Assigned task :: Please count the lines in the data below that hold the word "more", and give only the number.

Task input ::
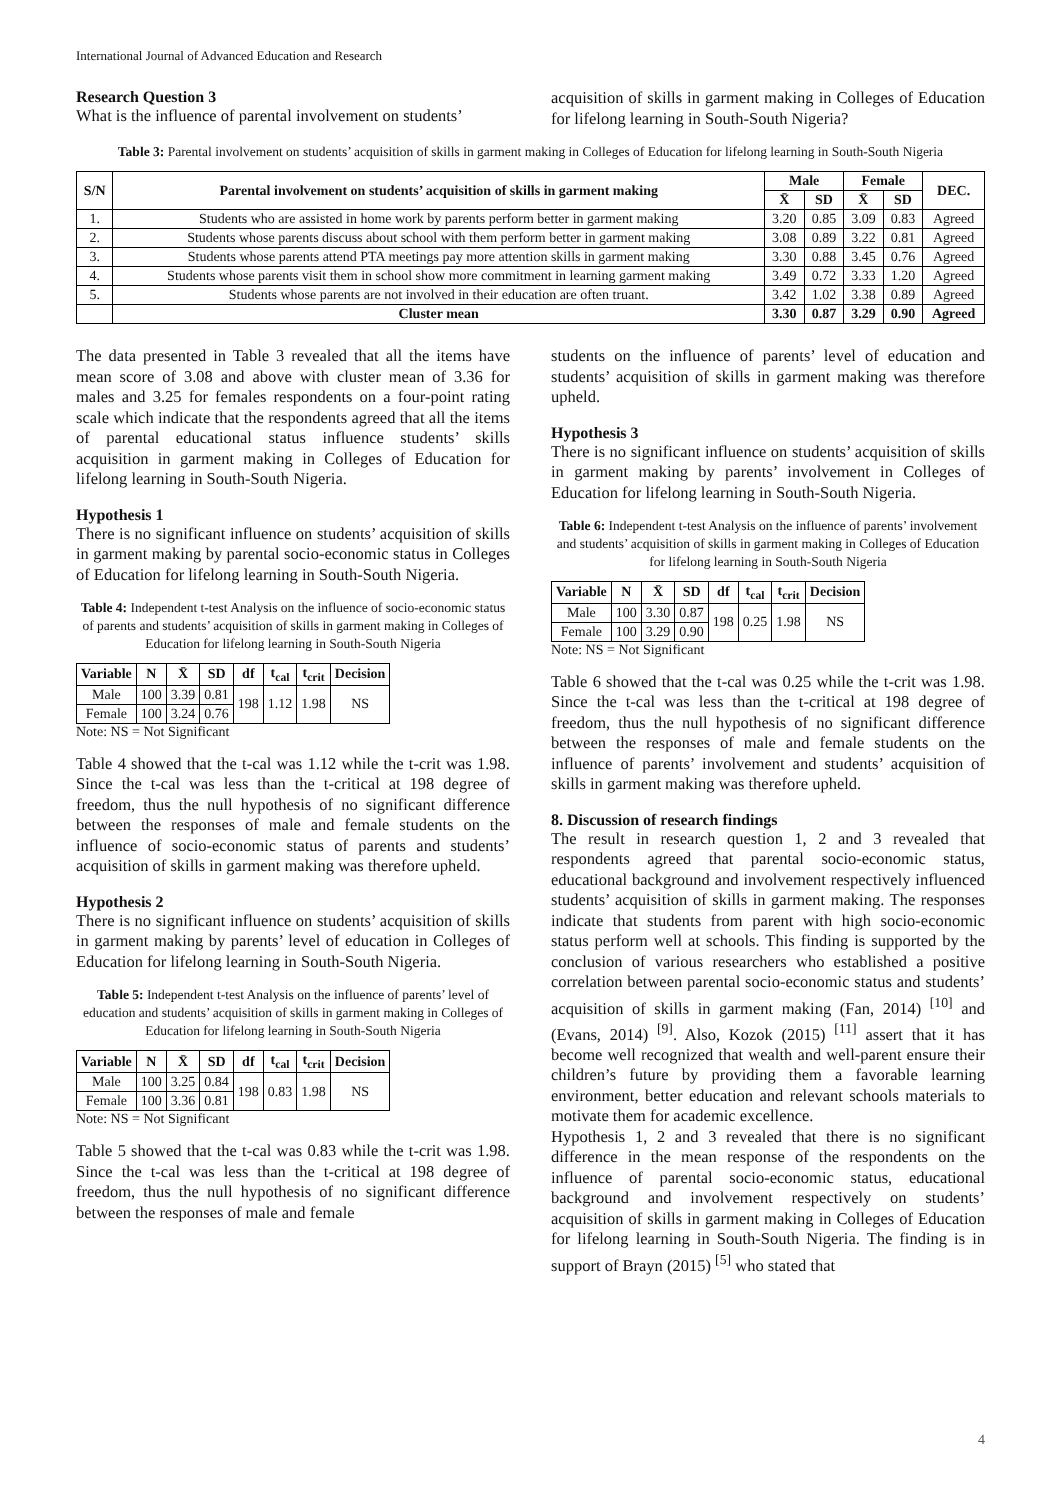International Journal of Advanced Education and Research
Research Question 3
What is the influence of parental involvement on students’
acquisition of skills in garment making in Colleges of Education for lifelong learning in South-South Nigeria?
Table 3: Parental involvement on students’ acquisition of skills in garment making in Colleges of Education for lifelong learning in South-South Nigeria
| S/N | Parental involvement on students’ acquisition of skills in garment making | Male | | Female | | DEC. |
| --- | --- | --- | --- | --- | --- | --- |
| | | X̄ | SD | X̄ | SD | |
| 1. | Students who are assisted in home work by parents perform better in garment making | 3.20 | 0.85 | 3.09 | 0.83 | Agreed |
| 2. | Students whose parents discuss about school with them perform better in garment making | 3.08 | 0.89 | 3.22 | 0.81 | Agreed |
| 3. | Students whose parents attend PTA meetings pay more attention skills in garment making | 3.30 | 0.88 | 3.45 | 0.76 | Agreed |
| 4. | Students whose parents visit them in school show more commitment in learning garment making | 3.49 | 0.72 | 3.33 | 1.20 | Agreed |
| 5. | Students whose parents are not involved in their education are often truant. | 3.42 | 1.02 | 3.38 | 0.89 | Agreed |
| | Cluster mean | 3.30 | 0.87 | 3.29 | 0.90 | Agreed |
The data presented in Table 3 revealed that all the items have mean score of 3.08 and above with cluster mean of 3.36 for males and 3.25 for females respondents on a four-point rating scale which indicate that the respondents agreed that all the items of parental educational status influence students’ skills acquisition in garment making in Colleges of Education for lifelong learning in South-South Nigeria.
Hypothesis 1
There is no significant influence on students’ acquisition of skills in garment making by parental socio-economic status in Colleges of Education for lifelong learning in South-South Nigeria.
Table 4: Independent t-test Analysis on the influence of socio-economic status of parents and students’ acquisition of skills in garment making in Colleges of Education for lifelong learning in South-South Nigeria
| Variable | N | X̄ | SD | df | t<sub>cal</sub> | t<sub>crit</sub> | Decision |
| --- | --- | --- | --- | --- | --- | --- | --- |
| Male | 100 | 3.39 | 0.81 | 198 | 1.12 | 1.98 | NS |
| Female | 100 | 3.24 | 0.76 | | | | |
Note: NS = Not Significant
Table 4 showed that the t-cal was 1.12 while the t-crit was 1.98. Since the t-cal was less than the t-critical at 198 degree of freedom, thus the null hypothesis of no significant difference between the responses of male and female students on the influence of socio-economic status of parents and students’ acquisition of skills in garment making was therefore upheld.
Hypothesis 2
There is no significant influence on students’ acquisition of skills in garment making by parents’ level of education in Colleges of Education for lifelong learning in South-South Nigeria.
Table 5: Independent t-test Analysis on the influence of parents’ level of education and students’ acquisition of skills in garment making in Colleges of Education for lifelong learning in South-South Nigeria
| Variable | N | X̄ | SD | df | t<sub>cal</sub> | t<sub>crit</sub> | Decision |
| --- | --- | --- | --- | --- | --- | --- | --- |
| Male | 100 | 3.25 | 0.84 | 198 | 0.83 | 1.98 | NS |
| Female | 100 | 3.36 | 0.81 | | | | |
Note: NS = Not Significant
Table 5 showed that the t-cal was 0.83 while the t-crit was 1.98. Since the t-cal was less than the t-critical at 198 degree of freedom, thus the null hypothesis of no significant difference between the responses of male and female
students on the influence of parents’ level of education and students’ acquisition of skills in garment making was therefore upheld.
Hypothesis 3
There is no significant influence on students’ acquisition of skills in garment making by parents’ involvement in Colleges of Education for lifelong learning in South-South Nigeria.
Table 6: Independent t-test Analysis on the influence of parents’ involvement and students’ acquisition of skills in garment making in Colleges of Education for lifelong learning in South-South Nigeria
| Variable | N | X̄ | SD | df | t<sub>cal</sub> | t<sub>crit</sub> | Decision |
| --- | --- | --- | --- | --- | --- | --- | --- |
| Male | 100 | 3.30 | 0.87 | 198 | 0.25 | 1.98 | NS |
| Female | 100 | 3.29 | 0.90 | | | | |
Note: NS = Not Significant
Table 6 showed that the t-cal was 0.25 while the t-crit was 1.98. Since the t-cal was less than the t-critical at 198 degree of freedom, thus the null hypothesis of no significant difference between the responses of male and female students on the influence of parents’ involvement and students’ acquisition of skills in garment making was therefore upheld.
8. Discussion of research findings
The result in research question 1, 2 and 3 revealed that respondents agreed that parental socio-economic status, educational background and involvement respectively influenced students’ acquisition of skills in garment making. The responses indicate that students from parent with high socio-economic status perform well at schools. This finding is supported by the conclusion of various researchers who established a positive correlation between parental socio-economic status and students’ acquisition of skills in garment making (Fan, 2014) <sup>[10]</sup> and (Evans, 2014) <sup>[9]</sup>. Also, Kozok (2015) <sup>[11]</sup> assert that it has become well recognized that wealth and well-parent ensure their children’s future by providing them a favorable learning environment, better education and relevant schools materials to motivate them for academic excellence.
Hypothesis 1, 2 and 3 revealed that there is no significant difference in the mean response of the respondents on the influence of parental socio-economic status, educational background and involvement respectively on students’ acquisition of skills in garment making in Colleges of Education for lifelong learning in South-South Nigeria. The finding is in support of Brayn (2015) <sup>[5]</sup> who stated that
4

Solution for this exercise :: 2